Daryl shook his head and averted his eyes towards the door, "Nuttin'. Let's get goin'."

We both had stepped out of our comfort zones today. I remember reading somewhere a long time ago that only the mentally weak were not willing to step out of their comfort zones. I guess Daryl and I were strong people.

I kept silent, but I could tell he had wanted to say something to me back there. We walked out together and started to head out past the porch. I turned to look back at the shack before something behind it caught my eye.

"Hold on, Daryl." I walked over and he followed quickly on my heels. I stopped abruptly at the sight and I realized that someone had been staying here at some point in time. What I had seen was a wooden cross, but that was not what stopped me so quickly.

On top of the cross was a very old and worn out baby blanket. It had pictures of Winnie the Pooh dancing around with a honey pot, but they were barely recognizable anymore. My breath caught in my throat and we stood there together as Daryl took a step forward to stand to next to me.

I didn't need to look at him to know we were both lost in our morose thoughts. The baby blanket brought an emotion out of me as I couldn't fathom the thought of someone having to bury their child, an infant or toddler no doubt. Thoughts of Lizzie, Carol's daughter Sophia, and even Beth swept across my mind as the symbol of death stared us right in the face.

In the stillness of the woods, I instinctively sought out his hand with my own and took it gently. He didn't pull away from my touch. Instead, he held my hand back silently. Together, we stood for a moment, his calloused hand holding mine so surely.

There was no electric current this time. It was instead replaced with something that ran much deeper than a spark between two people.

I didn't need someone to hold on to. It was more like a moment when two souls just happened to need a little comfort from one another. That wasn't a sign of weakness. It was being human.

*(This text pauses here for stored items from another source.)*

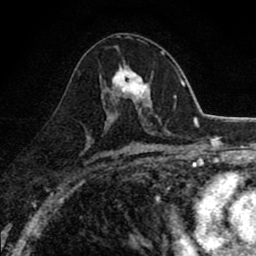
Breast MRI (dynamic contrast-enhanced), one axial slice; position 46 of 80 along the scan axis; cropped to one breast; dynamic contrast-enhanced series, time point 2 of 8 at this slice position (early post-contrast); 1.5 T; TE 2.7 ms, TR 6.8 ms; 2 mm slice thickness; 256 × 256 image matrix, field of view 145 × 145 mm. Female patient.
Annotated regions visible in this slice (semi-automatic segmentation, software-assisted and operator-edited):
- enhancing-tissue mask used for the functional tumour volume (all voxels passing the contrast-enhancement thresholds inside the analysis volume; usually the tumour): bounding box <107,59,151,117> (left, top, right, bottom; pixels)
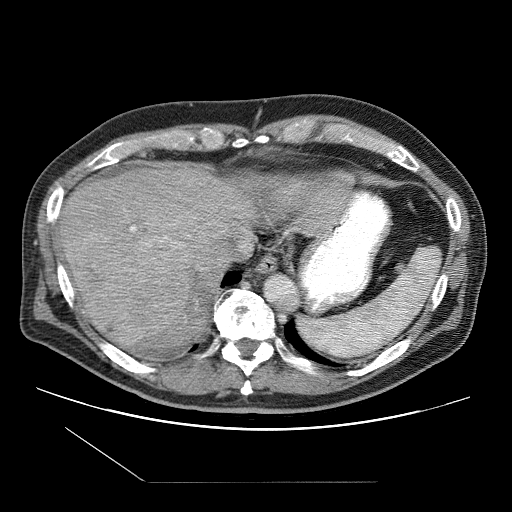
Contrast-enhanced abdominal CT (liver protocol), one axial slice; slice 83 of 109 in the series (ordered by position); 120 kVp; one of 2 acquisitions stored at this slice position; soft-tissue window (W 400 / L 40 HU); 2.5 mm slice thickness; 512 × 512 image matrix. From the clinical record (not read from this slice): diagnosis: hepatocellular carcinoma (patient treated with transarterial chemoembolisation; whether this scan precedes or follows treatment is not stated here); TNM stage (as recorded): Stage-IIIB; Child-Pugh class: A; tumour differentiation: well differentiated; tumour nodularity: multinodular.
Outlined on this slice (semi-automatic segmentation, software-assisted and operator-edited):
- liver parenchyma outside the tumour (the mass and vessels are separate outlines, so this box may not span the whole liver): bounding box <58,164,294,346> (left, top, right, bottom; pixels)
- mass: <61,222,192,342>
- portal vein: <130,207,245,248>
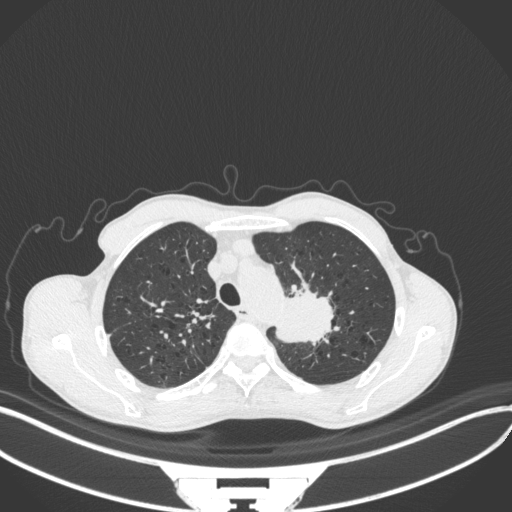
Chest CT, one axial slice; slice 334 of 394 in the series (ordered by position); 120 kVp; lung window (W 1500 / L -600 HU); 512 × 512 image matrix, field of view 400 × 400 mm. Patient: male, 65 years. From the clinical record (not read from this slice): clinical TNM (as recorded): T2b N0 M0.
Annotated regions visible in this slice (rectangle marked by the reading radiologist):
- lung tumour (recorded histology: adenocarcinoma): box from (x=272, y=273) to (x=337, y=348) px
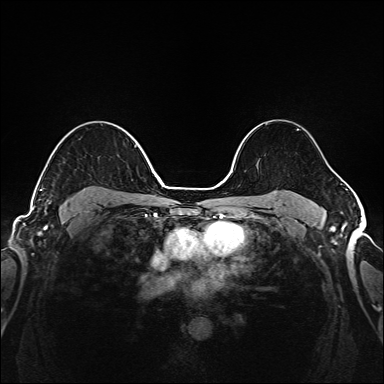
Breast MRI (dynamic contrast-enhanced), one axial slice. Position 112 of 208 along the scan axis. Dynamic contrast-enhanced series, time point 2 of 6 at this slice position (early post-contrast). 1.5 T. TE 2.3 ms, TR 5.2 ms. 1 mm slice thickness. 384 × 384 image matrix, field of view 320 × 320 mm. Female patient.
Outlined on this slice (semi-automatic segmentation, software-assisted and operator-edited):
- enhancing-tissue mask used for the functional tumour volume (all voxels passing the contrast-enhancement thresholds inside the analysis volume; usually the tumour): bounding box (x1, y1, x2, y2) in pixels: (39, 188, 149, 205)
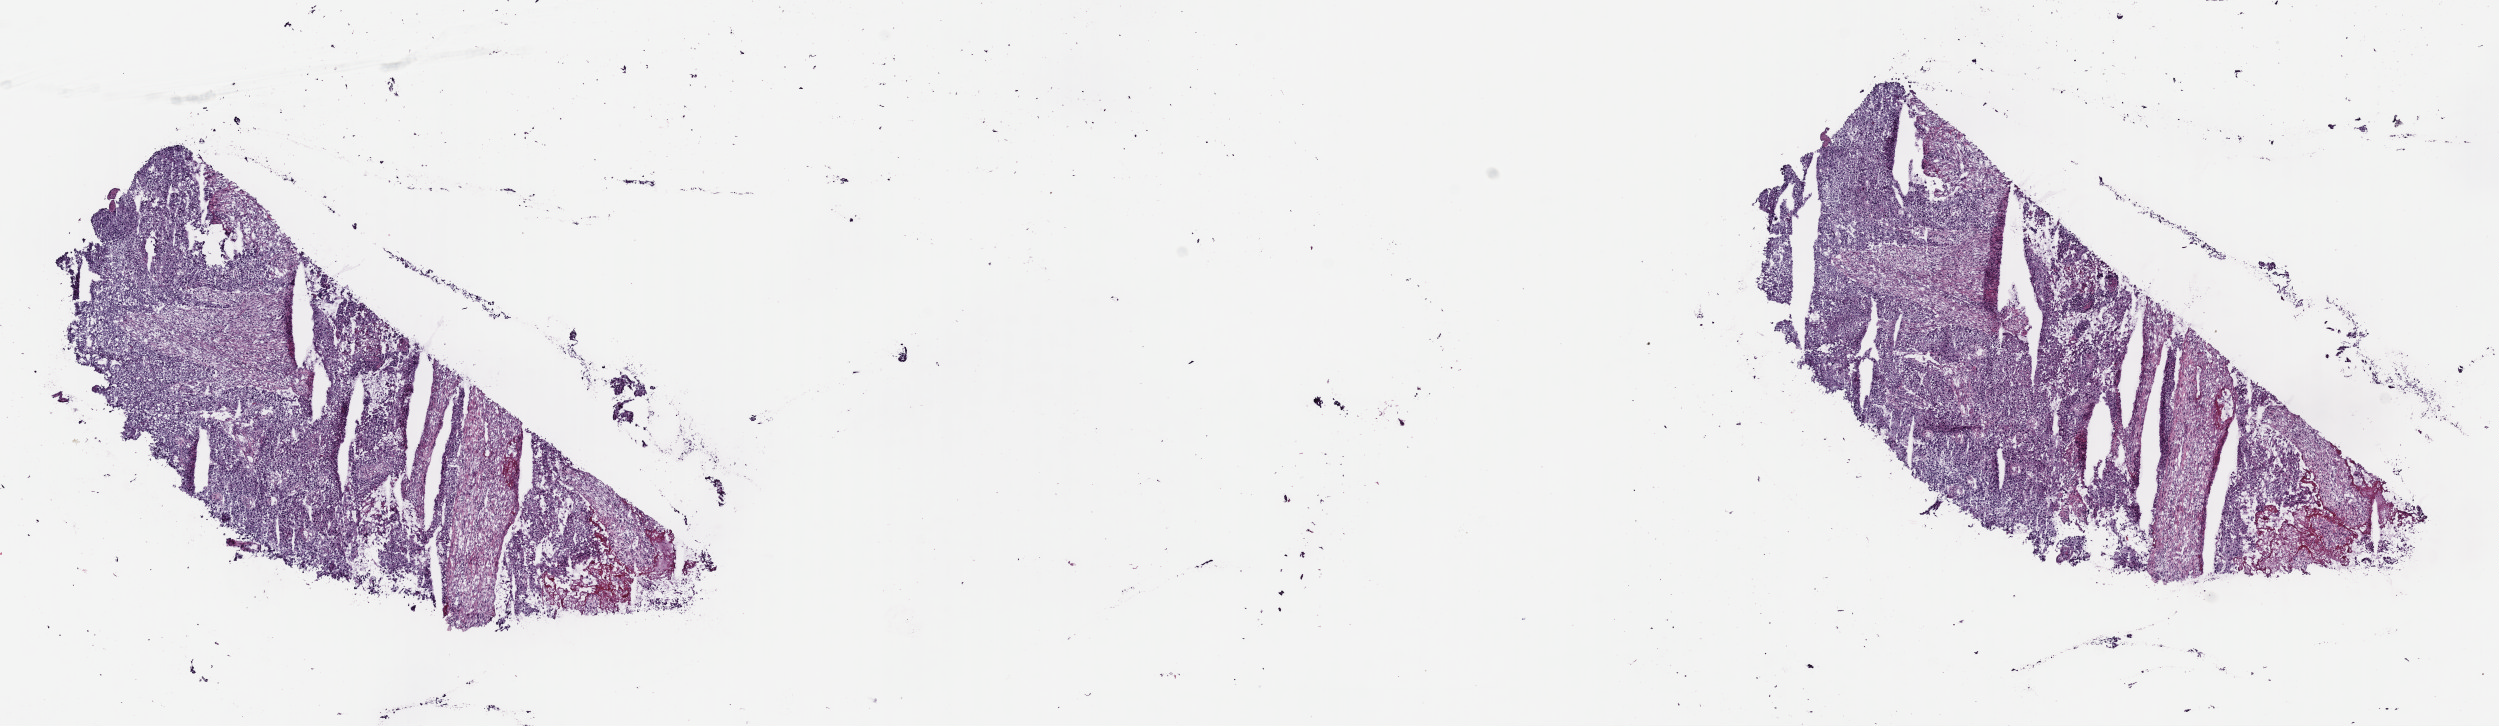
H&E-stained whole-slide image — low-resolution overview of the scanned area, about 19.7 x 5.7 mm, frozen section from the top of the tissue portion, sample: primary tumour, bladder. Male, age 72 years at initial diagnosis. Histologic grade: high grade. Pathologist review of this section (percent, as recorded): tumour cells 80%, tumour nuclei 80%, normal cells 0%, stromal cells 20%, necrosis 0%. Infiltration values recorded for this section: lymphocyte infiltration 5%, monocyte infiltration 0%, neutrophil infiltration 0%.
TNM: T3a N0 MX. Histologic diagnosis: Transitional cell carcinoma (trigone of bladder). AJCC pathologic stage: III.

"We really are on borrowed time." I murmured quietly as the thought of death loomed over me. After a few more seconds, Daryl tugged on my hand, "C'mon, let's go home."

His rough voice broke through my thoughts and I nodded lightly, allowing him to lead me away. It hadn't gone unnoticed that Daryl continued to hold my hand for a moment longer than he needed to as we started our journey back home. I wouldn't dare say anything though.

As we trudged on in the woods, the warmth of his hand soothed me and brought along a series of emotions that I didn't even know I could I feel for another human being.